I barely heard him as I hit the sidewalk and dashed across the street, already feeling a surge of adrenaline. For two weeks, I’d endured the barbed questions and barely veiled insults of interviewers, gritting my teeth as they grilled me like a choice fillet. Intentionally or not, they’d made me feel small and defensive. Suddenly, I was free to stand up for myself, or at least my only possession worth defending.
As I closed in on the punk behind the wheel, I got a better look at him. He appeared to be in his late twenties, and in decent shape. He was shirtless, on the wiry side, with a cleanly shaved dome and a blond soul patch bristling between his lower lip and cleft chin. Colorful tattoos decorated the sunburned skin on his back and upper arms. I went straight for him, seizing him by the back of the neck and grabbing him under his left biceps, which was inked with the legendary Marine Corps slogan:
Semper Fi
.
In one explosive motion, I pulled him up from the seat and dragged him over the door frame, flinging him to the rough pavement.
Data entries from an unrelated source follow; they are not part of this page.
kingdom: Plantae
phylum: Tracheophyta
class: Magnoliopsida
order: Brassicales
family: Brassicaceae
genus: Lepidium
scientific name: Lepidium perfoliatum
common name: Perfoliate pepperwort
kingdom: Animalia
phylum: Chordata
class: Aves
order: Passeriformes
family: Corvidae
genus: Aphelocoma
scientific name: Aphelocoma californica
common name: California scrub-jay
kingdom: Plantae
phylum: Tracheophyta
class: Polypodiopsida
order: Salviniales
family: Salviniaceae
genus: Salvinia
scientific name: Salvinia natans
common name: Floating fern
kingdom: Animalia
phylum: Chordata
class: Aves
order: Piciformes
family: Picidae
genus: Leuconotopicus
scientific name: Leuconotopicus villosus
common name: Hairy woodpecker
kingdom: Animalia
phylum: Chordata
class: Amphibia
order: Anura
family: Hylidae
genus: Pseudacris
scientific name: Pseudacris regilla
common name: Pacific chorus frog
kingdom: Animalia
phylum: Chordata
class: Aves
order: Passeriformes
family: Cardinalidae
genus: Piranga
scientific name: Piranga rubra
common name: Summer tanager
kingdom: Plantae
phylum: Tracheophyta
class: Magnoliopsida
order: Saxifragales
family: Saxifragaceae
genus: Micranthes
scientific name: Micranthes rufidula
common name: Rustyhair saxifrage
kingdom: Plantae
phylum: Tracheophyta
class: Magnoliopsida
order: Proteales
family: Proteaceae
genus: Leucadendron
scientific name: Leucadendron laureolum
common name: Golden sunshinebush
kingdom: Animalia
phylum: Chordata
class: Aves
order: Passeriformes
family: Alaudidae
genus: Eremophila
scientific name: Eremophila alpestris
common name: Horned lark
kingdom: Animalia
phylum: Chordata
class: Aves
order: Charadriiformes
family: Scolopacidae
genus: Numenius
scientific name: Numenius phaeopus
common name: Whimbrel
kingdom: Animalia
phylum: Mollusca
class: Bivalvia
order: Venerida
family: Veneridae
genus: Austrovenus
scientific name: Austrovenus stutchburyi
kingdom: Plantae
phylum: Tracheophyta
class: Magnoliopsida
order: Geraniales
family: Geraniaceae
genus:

“Stay down,” I said, hoping he wouldn’t.
He studied my face a moment before sizing up the rest of me. Then he rose slowly but purposefully to his feet, keeping his eyes on mine. I made a quick evaluation of my own: He stood roughly an inch under my six feet, carrying a good twenty pounds less on his lanky frame. But his shoulders were nearly as broad as mine and his muscles sinewy and taut. Not once did his piercing blue eyes flicker or blink.
In some ways, I felt like I was looking at a younger version of myself, back in my college wrestling days—blond and blue-eyed like this guy, lean as a racehorse, and chomping at the bit for some action, something physical and challenging that would bring some momentary focus to my fractured, confusing life. The problem lay in the thirty years that had passed since, when my physical prowess had gradually diminished along with my hairline. I’d recently rebuilt some lost muscle, but my waist had thickened and my sharp reflexes were mostly a memory. My eyesight was another issue. I’d lost my left eye several years ago in a violent encounter I should have avoided, if overweening male pride and machismo hadn’t overcome reason. Now I wore a plastic prosthetic in its place. The fake eye looked perfectly real—it had been shaped and painted by the finest technicians—but my depth perception and peripheral vision were marginal at best. I was in decent shape for my age but long past my prime.
If the skinhead had been a Marine—his
Semper Fi
tattoo and camouflage pants suggested as much—then he was almost surely a serious threat. As he stood firmly in a pair of heavy black boots, there was a sense of recklessness about him, and maybe a deeper anger forged by pain and punishment, the kind that chronically leads a certain type of man to trouble. The kind that had haunted me most of my life. I relished a confrontation, but I didn’t underestimate him, either.